Stiller and Naomi Watts play Josh and Cornelia, a couple in their early 40s.  Josh is a documentary filmmaker who had a minor hit with his first film a decade ago and is now trying vainly to wrangle together his follow-up film.  He has been working on the film for years and has over seven hours of footage, but no real conception of the heart of the matter.  (Scenes where Josh tries awkwardly to synopses his opus are uncomfortably hysterical.)  Cornelia is a film producer whose father (played by the wonderful Charles Grodin) is a lion in the world of documentary filmmaking, everything that Josh wishes to be, and yet they do not get along at all.


Josh and Cornelia have been unable to have children and after a series of miscarriages have come to terms with the fact that they will never have children – though the way they keep explaining this over and over again shows the decision is a little more raw than they are willing to acknowledge.  Their best friends (Maria Dizzia and Adam Horovitz, also known as Ad-Rock of the Beastie Boys, in a surprisingly good rare acting performance) are new parents of the “you’ll never understand life until you have a child” camp, so Josh and Cornelia are drifting away a bit.


Then, one day when teaching a course on documentary filmmaking, Josh meets a twenty-something couple Jamie (Adam Driver) and Darby (Amanda Seyfried), who are auditing his course.  Josh is an aspiring filmmaker and a fan, and quickly Josh befriends the cute, fun, hipster couple.

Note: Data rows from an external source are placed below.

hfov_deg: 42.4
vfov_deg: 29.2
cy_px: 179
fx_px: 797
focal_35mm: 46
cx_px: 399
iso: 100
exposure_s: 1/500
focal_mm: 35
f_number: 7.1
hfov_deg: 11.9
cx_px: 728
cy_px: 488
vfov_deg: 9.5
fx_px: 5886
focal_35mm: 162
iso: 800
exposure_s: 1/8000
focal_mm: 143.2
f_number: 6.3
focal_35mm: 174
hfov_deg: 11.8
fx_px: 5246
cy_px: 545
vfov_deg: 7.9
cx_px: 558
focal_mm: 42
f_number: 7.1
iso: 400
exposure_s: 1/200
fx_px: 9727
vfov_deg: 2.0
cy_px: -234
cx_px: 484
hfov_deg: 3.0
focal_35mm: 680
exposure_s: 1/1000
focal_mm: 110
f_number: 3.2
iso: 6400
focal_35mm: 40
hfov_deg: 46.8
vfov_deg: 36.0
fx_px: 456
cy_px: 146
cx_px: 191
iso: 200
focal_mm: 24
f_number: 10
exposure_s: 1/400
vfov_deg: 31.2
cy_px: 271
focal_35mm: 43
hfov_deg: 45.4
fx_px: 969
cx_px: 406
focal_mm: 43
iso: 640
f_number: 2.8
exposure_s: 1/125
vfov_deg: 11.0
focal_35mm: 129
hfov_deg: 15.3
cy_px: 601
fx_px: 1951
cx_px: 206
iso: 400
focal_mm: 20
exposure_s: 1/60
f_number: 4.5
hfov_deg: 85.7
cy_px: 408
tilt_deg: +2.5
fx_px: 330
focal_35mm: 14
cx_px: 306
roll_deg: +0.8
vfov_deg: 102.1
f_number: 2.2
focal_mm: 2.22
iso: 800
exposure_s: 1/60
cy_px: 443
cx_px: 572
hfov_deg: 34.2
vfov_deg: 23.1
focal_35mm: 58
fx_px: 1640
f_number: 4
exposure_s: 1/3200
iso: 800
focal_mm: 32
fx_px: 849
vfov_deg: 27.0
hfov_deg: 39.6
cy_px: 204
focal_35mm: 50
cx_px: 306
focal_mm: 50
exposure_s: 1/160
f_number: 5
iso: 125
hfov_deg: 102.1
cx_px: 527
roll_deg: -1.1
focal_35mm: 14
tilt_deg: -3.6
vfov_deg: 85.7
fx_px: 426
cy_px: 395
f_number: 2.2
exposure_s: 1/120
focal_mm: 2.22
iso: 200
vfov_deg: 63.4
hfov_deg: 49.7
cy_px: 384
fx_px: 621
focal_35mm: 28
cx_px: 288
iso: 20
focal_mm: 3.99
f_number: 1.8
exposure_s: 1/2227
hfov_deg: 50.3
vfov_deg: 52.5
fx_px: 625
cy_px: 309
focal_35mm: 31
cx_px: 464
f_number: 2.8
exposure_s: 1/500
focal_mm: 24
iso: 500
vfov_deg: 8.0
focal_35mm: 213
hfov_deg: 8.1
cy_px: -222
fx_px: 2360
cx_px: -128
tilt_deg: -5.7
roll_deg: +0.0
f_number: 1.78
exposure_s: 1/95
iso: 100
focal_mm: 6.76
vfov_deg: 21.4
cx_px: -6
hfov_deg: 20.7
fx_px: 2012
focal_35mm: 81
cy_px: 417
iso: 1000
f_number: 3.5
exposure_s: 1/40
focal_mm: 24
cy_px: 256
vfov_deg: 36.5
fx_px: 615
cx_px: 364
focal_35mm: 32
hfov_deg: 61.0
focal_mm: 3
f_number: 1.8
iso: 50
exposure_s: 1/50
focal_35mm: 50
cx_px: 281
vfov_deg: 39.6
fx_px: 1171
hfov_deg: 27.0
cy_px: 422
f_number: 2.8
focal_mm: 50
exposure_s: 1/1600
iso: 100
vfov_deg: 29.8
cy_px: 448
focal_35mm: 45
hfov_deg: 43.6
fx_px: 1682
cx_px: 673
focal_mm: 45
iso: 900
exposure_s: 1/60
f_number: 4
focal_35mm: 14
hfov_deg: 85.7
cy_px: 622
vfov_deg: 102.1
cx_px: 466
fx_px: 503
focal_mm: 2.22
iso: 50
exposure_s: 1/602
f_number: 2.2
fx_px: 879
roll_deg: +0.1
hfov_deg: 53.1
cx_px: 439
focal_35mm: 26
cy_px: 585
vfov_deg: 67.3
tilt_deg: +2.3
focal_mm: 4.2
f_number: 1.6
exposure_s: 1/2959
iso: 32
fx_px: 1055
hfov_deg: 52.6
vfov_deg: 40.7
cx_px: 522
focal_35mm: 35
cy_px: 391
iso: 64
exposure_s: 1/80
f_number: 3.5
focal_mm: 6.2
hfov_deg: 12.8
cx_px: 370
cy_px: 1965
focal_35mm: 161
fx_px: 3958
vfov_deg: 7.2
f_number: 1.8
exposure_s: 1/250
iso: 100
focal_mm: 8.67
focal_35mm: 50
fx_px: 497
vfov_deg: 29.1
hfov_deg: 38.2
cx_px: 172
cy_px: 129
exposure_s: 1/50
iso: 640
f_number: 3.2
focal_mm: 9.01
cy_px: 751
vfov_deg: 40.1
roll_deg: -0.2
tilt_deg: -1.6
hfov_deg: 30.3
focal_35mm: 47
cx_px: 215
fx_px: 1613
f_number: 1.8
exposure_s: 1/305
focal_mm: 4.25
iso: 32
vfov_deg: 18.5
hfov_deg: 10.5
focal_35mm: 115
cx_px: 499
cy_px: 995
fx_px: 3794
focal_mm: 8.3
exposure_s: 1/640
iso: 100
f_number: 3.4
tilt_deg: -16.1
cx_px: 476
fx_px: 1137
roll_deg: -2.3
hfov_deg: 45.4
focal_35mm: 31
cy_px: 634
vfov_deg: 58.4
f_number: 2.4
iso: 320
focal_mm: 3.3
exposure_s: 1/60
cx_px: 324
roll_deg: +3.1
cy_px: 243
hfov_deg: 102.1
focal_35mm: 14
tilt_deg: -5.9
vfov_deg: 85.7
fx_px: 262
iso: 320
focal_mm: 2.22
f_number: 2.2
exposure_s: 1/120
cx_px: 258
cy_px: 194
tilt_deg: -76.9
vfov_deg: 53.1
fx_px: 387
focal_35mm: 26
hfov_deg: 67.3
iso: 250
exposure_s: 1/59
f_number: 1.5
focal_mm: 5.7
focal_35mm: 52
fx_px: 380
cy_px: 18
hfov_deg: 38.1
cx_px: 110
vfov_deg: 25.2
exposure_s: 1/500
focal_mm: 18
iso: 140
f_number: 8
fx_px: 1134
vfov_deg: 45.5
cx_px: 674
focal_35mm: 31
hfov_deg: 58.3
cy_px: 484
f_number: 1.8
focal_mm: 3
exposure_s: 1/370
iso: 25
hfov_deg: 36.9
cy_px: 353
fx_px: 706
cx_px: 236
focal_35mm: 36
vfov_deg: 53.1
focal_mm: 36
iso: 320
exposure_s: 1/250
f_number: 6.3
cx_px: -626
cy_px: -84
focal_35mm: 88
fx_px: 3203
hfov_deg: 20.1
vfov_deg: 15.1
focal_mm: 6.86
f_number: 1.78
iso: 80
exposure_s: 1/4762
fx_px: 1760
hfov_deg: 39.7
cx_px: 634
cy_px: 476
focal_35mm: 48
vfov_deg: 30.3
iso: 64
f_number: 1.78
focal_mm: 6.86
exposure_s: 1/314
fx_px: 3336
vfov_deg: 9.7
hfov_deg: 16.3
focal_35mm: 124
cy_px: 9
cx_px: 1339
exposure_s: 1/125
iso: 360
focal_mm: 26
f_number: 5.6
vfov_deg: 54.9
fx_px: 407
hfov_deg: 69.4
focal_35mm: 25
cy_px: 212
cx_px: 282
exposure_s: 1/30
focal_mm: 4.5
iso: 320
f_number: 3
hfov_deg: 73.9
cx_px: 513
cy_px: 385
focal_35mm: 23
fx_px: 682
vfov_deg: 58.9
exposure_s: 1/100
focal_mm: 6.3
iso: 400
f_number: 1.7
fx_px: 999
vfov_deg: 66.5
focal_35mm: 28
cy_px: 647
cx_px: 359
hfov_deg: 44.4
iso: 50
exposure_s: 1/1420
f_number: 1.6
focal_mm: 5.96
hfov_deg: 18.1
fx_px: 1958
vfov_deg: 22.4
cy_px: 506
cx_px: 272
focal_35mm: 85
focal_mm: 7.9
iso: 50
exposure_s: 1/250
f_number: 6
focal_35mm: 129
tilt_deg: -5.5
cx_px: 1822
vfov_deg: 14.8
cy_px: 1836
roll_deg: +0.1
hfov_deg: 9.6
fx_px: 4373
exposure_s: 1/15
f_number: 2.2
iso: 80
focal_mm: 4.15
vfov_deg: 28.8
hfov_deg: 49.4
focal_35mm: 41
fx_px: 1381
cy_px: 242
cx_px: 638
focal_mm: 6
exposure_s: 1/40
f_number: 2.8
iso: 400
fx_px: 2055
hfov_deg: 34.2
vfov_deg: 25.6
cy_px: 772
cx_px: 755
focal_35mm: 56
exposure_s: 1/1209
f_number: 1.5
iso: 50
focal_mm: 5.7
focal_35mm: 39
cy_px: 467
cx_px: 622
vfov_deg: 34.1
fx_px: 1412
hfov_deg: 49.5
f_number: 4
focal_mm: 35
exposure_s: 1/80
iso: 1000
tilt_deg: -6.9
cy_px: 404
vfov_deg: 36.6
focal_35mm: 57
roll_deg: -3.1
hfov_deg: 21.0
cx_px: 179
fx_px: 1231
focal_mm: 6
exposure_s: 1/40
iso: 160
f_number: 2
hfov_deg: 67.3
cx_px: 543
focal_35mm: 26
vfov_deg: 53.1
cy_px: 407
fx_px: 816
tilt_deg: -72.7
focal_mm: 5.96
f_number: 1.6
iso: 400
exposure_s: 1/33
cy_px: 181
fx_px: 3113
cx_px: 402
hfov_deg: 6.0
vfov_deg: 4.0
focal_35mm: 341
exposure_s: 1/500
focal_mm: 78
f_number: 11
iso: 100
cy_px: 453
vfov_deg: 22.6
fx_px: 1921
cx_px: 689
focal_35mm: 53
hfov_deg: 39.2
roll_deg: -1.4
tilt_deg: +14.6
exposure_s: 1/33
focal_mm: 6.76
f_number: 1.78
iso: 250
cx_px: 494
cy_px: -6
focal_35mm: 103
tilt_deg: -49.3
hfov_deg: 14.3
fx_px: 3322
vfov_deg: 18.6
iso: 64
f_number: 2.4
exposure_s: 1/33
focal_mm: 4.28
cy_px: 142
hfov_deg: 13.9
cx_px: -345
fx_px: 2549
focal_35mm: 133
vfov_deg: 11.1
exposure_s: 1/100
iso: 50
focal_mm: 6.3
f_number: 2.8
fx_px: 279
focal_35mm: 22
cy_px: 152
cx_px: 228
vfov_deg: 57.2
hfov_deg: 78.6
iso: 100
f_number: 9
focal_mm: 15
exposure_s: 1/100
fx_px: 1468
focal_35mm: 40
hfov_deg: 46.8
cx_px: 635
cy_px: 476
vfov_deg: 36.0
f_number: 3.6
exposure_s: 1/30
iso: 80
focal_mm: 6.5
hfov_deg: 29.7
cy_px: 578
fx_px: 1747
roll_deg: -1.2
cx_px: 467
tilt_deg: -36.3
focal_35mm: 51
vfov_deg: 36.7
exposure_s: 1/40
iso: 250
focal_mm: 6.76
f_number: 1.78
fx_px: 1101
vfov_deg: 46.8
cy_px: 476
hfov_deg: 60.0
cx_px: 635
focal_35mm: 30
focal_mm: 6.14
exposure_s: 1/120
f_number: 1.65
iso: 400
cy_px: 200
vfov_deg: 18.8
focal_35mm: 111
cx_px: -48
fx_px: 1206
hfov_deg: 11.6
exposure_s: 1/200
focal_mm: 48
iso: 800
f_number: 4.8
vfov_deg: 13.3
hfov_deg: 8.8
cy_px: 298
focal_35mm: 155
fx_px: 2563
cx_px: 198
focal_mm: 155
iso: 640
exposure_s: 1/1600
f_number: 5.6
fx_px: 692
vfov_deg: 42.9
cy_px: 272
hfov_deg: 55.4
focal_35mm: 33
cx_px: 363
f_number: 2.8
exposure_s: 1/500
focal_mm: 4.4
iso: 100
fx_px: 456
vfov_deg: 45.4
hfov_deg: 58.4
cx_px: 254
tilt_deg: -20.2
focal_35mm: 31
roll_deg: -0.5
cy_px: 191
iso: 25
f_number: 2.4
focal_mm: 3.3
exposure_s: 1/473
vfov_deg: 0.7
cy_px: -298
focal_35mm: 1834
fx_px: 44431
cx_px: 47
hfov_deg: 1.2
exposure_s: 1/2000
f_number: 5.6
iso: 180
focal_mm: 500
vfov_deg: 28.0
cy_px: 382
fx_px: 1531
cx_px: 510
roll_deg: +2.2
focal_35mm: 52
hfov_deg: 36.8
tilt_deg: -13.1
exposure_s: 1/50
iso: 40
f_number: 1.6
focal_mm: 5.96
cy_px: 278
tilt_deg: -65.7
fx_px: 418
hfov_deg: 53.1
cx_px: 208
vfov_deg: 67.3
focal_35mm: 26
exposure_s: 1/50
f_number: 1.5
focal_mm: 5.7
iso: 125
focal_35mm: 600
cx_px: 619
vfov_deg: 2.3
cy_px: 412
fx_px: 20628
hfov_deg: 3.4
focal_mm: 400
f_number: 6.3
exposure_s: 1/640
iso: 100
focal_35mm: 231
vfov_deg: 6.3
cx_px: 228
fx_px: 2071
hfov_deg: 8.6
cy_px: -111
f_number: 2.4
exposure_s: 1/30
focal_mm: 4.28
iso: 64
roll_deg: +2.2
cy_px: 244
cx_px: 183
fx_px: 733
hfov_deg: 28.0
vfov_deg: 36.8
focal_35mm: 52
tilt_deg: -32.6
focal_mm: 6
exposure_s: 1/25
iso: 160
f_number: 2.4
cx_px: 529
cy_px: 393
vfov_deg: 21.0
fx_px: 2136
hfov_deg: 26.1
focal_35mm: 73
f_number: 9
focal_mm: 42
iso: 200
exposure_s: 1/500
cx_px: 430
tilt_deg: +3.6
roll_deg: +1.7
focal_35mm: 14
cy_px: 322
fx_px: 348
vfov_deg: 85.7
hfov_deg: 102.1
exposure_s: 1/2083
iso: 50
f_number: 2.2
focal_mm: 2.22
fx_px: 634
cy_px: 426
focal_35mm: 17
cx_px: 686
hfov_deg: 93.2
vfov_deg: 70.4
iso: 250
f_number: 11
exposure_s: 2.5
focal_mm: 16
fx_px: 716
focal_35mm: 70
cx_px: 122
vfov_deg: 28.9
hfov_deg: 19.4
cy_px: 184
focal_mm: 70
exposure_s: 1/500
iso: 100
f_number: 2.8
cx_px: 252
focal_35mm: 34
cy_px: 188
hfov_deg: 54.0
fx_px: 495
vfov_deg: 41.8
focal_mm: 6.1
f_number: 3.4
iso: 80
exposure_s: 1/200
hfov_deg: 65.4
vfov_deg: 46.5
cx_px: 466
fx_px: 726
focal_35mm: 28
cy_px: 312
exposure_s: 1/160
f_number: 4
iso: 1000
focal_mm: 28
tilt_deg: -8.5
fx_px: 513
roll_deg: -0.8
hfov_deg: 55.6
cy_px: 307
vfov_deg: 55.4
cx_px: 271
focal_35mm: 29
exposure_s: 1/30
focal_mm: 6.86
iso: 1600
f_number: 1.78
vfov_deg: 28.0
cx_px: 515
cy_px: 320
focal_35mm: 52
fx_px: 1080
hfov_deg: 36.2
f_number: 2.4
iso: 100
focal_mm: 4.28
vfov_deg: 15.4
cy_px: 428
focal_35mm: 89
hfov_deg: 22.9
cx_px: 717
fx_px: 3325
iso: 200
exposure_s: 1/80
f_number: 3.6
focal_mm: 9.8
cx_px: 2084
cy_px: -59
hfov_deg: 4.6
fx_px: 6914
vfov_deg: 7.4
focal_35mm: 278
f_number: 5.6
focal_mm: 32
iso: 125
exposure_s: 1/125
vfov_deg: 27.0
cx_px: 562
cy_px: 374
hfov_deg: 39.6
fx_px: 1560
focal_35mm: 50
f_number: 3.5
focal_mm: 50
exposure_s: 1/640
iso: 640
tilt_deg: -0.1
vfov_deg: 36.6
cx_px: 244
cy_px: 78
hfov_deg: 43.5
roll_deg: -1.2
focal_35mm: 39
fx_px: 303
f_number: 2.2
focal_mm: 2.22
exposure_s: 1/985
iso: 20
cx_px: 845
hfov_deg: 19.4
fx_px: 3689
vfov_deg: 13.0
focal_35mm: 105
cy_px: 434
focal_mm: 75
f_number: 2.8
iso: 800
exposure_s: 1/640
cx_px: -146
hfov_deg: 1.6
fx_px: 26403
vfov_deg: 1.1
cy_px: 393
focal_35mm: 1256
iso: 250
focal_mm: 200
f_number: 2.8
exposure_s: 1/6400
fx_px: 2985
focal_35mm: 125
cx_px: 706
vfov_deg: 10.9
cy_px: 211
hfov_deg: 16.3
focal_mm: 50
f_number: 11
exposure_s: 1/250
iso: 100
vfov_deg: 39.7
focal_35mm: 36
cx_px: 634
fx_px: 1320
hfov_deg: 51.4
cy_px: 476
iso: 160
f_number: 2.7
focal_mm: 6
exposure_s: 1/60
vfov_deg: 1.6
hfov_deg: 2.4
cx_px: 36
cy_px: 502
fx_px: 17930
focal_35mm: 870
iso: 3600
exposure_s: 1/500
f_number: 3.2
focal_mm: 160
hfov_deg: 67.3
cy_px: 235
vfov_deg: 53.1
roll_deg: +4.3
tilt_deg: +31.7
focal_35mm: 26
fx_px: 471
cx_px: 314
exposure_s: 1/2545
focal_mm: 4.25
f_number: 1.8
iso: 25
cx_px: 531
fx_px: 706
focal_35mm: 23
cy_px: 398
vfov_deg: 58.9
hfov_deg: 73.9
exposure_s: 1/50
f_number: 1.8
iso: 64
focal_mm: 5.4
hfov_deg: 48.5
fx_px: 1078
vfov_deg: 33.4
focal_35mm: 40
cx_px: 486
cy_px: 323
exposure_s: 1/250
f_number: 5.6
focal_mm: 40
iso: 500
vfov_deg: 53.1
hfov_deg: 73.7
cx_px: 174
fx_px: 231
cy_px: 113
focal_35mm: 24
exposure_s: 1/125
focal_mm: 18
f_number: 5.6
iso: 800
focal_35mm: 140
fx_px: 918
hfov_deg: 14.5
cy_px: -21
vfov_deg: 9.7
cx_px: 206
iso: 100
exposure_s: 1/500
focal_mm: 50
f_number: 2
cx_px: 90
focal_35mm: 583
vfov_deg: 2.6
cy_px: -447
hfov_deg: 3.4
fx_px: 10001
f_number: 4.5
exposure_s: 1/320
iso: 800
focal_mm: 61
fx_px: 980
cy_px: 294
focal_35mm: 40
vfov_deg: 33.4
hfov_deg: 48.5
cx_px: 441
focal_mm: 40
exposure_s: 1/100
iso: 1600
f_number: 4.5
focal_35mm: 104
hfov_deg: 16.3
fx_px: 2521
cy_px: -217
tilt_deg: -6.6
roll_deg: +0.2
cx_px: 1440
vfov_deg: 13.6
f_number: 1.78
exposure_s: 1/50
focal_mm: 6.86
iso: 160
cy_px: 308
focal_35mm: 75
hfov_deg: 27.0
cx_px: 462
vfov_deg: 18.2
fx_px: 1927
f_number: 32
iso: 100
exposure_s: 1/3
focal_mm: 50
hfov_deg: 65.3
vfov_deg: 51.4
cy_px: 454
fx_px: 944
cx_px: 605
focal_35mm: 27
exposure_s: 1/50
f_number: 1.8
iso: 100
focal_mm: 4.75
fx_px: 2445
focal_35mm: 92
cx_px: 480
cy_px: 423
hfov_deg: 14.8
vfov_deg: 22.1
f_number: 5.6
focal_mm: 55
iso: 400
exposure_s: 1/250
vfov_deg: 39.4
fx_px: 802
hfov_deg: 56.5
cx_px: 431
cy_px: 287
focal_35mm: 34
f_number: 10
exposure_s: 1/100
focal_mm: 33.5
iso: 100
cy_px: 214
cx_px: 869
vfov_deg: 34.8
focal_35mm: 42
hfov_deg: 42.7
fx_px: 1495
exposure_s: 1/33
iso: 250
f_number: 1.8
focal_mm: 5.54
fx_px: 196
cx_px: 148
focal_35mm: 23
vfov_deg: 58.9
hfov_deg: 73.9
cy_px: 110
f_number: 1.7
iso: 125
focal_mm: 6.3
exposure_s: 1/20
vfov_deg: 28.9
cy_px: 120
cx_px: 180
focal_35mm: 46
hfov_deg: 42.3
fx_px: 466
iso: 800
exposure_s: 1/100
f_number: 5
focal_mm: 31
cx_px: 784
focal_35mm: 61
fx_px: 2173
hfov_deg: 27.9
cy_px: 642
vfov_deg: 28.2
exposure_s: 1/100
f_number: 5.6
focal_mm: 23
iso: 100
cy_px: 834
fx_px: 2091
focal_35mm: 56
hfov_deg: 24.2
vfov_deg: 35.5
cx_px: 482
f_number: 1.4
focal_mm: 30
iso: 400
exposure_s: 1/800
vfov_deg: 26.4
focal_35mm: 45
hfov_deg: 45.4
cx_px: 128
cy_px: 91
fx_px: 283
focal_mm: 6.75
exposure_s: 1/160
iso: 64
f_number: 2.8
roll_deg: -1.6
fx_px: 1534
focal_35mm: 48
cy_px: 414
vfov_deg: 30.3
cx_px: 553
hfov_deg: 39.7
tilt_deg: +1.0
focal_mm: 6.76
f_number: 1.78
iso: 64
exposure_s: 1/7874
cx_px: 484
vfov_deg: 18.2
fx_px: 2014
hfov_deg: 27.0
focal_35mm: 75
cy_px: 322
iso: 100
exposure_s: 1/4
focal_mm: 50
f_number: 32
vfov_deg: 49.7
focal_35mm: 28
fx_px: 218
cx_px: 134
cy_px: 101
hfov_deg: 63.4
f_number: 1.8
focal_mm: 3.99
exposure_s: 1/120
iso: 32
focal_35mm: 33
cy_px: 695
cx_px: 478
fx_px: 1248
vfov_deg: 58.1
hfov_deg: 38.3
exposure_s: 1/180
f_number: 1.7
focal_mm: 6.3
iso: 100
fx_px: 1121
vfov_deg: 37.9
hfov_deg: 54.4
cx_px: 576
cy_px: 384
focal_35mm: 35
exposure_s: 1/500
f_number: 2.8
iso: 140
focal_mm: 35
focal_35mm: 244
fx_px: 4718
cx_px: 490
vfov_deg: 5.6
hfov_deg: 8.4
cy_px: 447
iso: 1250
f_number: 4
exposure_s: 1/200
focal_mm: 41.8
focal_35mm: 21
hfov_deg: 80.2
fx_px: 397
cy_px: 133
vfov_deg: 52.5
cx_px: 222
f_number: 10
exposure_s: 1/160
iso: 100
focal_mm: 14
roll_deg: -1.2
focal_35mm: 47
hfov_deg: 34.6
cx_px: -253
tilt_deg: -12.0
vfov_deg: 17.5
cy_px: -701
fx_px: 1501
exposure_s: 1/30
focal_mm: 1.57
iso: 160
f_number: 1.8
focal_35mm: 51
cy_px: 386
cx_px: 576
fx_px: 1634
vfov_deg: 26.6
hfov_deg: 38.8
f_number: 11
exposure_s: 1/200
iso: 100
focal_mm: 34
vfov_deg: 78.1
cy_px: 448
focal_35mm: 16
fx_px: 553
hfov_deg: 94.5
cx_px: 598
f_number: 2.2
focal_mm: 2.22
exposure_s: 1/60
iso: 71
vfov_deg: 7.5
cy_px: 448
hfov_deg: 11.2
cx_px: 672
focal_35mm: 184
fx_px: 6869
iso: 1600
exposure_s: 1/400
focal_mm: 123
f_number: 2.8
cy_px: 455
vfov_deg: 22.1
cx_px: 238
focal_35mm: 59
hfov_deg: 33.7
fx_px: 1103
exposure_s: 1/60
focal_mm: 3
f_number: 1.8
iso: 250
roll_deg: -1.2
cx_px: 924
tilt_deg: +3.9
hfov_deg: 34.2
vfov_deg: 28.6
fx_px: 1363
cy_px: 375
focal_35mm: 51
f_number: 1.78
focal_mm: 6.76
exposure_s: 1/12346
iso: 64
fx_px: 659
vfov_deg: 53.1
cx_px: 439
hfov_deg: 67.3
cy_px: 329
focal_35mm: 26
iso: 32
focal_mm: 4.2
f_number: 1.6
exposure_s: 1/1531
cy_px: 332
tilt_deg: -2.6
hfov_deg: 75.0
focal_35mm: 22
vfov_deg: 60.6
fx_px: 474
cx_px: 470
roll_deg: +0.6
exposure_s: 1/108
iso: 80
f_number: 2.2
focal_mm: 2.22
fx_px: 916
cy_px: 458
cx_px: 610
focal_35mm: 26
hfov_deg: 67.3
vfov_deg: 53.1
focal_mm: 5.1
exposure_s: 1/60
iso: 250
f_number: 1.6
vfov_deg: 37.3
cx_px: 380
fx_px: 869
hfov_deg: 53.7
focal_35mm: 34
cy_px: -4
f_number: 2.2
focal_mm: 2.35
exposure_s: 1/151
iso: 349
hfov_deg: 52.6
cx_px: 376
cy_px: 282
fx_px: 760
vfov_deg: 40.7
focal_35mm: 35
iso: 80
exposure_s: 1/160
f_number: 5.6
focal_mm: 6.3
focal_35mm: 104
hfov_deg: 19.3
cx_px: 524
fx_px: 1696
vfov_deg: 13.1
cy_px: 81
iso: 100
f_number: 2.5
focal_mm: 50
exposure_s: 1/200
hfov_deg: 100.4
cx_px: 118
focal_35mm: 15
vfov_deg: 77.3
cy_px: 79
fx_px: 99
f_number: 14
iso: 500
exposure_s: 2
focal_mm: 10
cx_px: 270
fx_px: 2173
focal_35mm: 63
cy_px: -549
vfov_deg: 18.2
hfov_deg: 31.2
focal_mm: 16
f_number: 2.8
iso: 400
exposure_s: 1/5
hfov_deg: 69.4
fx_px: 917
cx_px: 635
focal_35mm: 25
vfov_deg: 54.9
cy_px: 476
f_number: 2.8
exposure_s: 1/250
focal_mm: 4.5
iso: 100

It is a lot of fun to see the basic differences of the generations.  Josh and Cornelia are obsessed with their iPhones and tablets, Chinese food and downloaded music, high-def TVs and their hip Brooklyn neighborhood.  Jamie and Darby are more freewheeling, living in a Harlem loft, collectors of vinyl and VHS tapes, hanging at street beaches and touring subway tracks, making and eating artisanal ice cream, creating their lives as a collage of outside sources.


However, quickly it becomes clear that the millennials have a bit more of an agenda than they seem, sending both couples into some dangerous waters.


While We’re Young is effortlessly funny and sharply insightful.  Even if it bogs down a bit at the end, it’s still a damned good film.


Hey Ben, take into consideration the idea of only doing movies with Baumbach.  No more Zoolanders or Nights in the Museum or Secret Lives of Walter Mittys.  You’ve finally found a writer/director who knows how to use your unique talents.